Let $ABC$ be a triangle such that $AB \neq AC$ and $\angle B \neq 90$. Let $I$ be the incenter of $\triangle ABC$, and $D,E,F$ be the perpendicular feet at $BC, CA, AB$ from $I$ respectively. Let $S$ be the intersection of $AB$ and $DI$, and $T$ be the intersection of $DE$ and the line passing $F$ and perpendicular to $DF$, and $R$ be the intersection of $ST$ and $EF$. Let $P_{ABC}$ be the intersection point of the circle with diameter $IR$ and the incircle of $\triangle ABC$, that is on the other side to $A$ with respect to the line $IR$.

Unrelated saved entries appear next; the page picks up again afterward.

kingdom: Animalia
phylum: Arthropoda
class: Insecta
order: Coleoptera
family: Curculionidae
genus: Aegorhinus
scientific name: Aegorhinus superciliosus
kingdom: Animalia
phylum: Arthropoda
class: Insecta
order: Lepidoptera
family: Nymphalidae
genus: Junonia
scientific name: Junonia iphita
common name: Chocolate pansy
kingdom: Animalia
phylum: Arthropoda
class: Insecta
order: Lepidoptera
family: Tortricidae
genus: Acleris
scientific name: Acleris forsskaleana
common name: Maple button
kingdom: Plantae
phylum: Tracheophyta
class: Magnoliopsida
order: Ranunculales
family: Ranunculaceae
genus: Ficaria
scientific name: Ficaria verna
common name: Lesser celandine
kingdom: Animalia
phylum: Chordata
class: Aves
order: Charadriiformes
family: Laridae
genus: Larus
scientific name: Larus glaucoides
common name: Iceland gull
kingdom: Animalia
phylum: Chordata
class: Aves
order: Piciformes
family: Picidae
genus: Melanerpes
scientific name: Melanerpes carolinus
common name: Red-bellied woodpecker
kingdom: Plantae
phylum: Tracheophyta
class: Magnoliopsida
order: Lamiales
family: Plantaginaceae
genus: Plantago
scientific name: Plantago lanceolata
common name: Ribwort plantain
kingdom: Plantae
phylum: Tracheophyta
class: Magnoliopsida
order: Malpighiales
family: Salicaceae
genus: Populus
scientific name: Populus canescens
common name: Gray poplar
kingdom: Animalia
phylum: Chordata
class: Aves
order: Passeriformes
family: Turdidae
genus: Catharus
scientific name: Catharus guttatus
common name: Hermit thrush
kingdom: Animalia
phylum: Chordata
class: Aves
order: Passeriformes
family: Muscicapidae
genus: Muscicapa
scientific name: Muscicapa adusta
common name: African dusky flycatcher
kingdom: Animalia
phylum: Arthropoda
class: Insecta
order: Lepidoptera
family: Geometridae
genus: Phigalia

Let $\triangle XYZ$ be an isosceles triangle with $XZ=YZ>XY$ and $W$ be a point on $YZ$ with $WY<XY$. For $K=P_{YXW}$ and $L=P_{ZXW}$ show that $XY \geq 2KL$.

[joydip]

Let $ M$ be the midpoint of $BC$ .$D’$ be the antipode of $ D$ wrt $(I)$.N be the reflection of $D$ wrt $M$.
Then $D’= FT \cap DS$. By pascals theorem on hexagon $FD’D’DEF$ we get $D’R$ is tangent to $(I) $ .$AD’$ is the polar of $ R$ wrt $(I)$.So $AD’ \perp IR $.So $ P\in AD’$.Again $N \in AD’$ (well known). $DP \perp PN$. So $2MP=DN= |AB-AC|$
Let $W_1 \in ZY$ such that $W_1Y=XY$. $J$ be the midpoint of $XW_1$. If $W=W_1$ then as shown above $P_{YXW}=K= J$ .Then $2KL=ZX-ZW_1=ZY-ZW_1= W_1Y=XY$
If $WY < XY$ then $K $ & $ X$ lies on the same side of $YJ$ ( the angle bisector of $\angle XYZ$) .So $\angle LJK > \angle W_1ZY=90^\circ$ .So $2KL > 2JL=XY$.